» Your task
Set the listing down exactly; no pictures.

◇ ◇ ◇ ◇ ◇

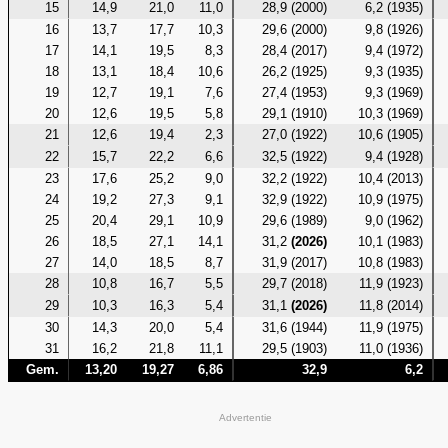
15
14,9
21,0
11,0
28,9 (2000)
6,2 (1935)
16
13,7
17,7
10,3
29,6 (2000)
9,8 (1926)
17
14,1
19,5
8,3
28,4 (2017)
9,4 (1972)
18
13,1
18,4
10,6
26,2 (1925)
9,3 (1935)
19
12,7
19,1
7,6
27,4 (1953)
9,3 (1969)
20
12,6
19,5
5,8
29,1 (1910)
10,3 (1969)
21
12,6
19,4
2,3
27,0 (1922)
10,6 (1905)
22
15,7
22,2
6,6
32,5 (1922)
9,4 (1928)
23
17,6
25,2
9,0
32,2 (1922)
10,4 (2013)
24
19,2
27,3
9,1
32,9 (1922)
10,9 (1975)
25
20,4
29,1
10,9
29,6 (1989)
9,0 (1962)
26
18,5
27,1
14,1
31,2
(2026)
10,1 (1983)
27
14,0
18,5
8,7
31,9 (2017)
10,8 (1983)
28
10,8
16,7
5,5
29,7 (2018)
11,9 (1923)
29
10,3
16,3
5,4
31,1
(2026)
11,8 (2014)
30
14,3
20,0
5,4
31,6 (1944)
11,9 (1975)
31
16,2
21,8
11,1
29,5 (1903)
11,0 (1936)
Gem.
13,20
19,27
6,86
32,9
6,2
Advertentie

◇ ◇ ◇ ◇ ◇

» Response for this exercise
15
14,9
21,0
11,0
28,9 (2000)
6,2 (1935)
16
13,7
17,7
10,3
29,6 (2000)
9,8 (1926)
17
14,1
19,5
8,3
28,4 (2017)
9,4 (1972)
18
13,1
18,4
10,6
26,2 (1925)
9,3 (1935)
19
12,7
19,1
7,6
27,4 (1953)
9,3 (1969)
20
12,6
19,5
5,8
29,1 (1910)
10,3 (1969)
21
12,6
19,4
2,3
27,0 (1922)
10,6 (1905)
22
15,7
22,2
6,6
32,5 (1922)
9,4 (1928)
23
17,6
25,2
9,0
32,2 (1922)
10,4 (2013)
24
19,2
27,3
9,1
32,9 (1922)
10,9 (1975)
25
20,4
29,1
10,9
29,6 (1989)
9,0 (1962)
26
18,5
27,1
14,1
31,2
(2026)
10,1 (1983)
27
14,0
18,5
8,7
31,9 (2017)
10,8 (1983)
28
10,8
16,7
5,5
29,7 (2018)
11,9 (1923)
29
10,3
16,3
5,4
31,1
(2026)
11,8 (2014)
30
14,3
20,0
5,4
31,6 (1944)
11,9 (1975)
31
16,2
21,8
11,1
29,5 (1903)
11,0 (1936)
Gem.
13,20
19,27
6,86
32,9
6,2
Advertentie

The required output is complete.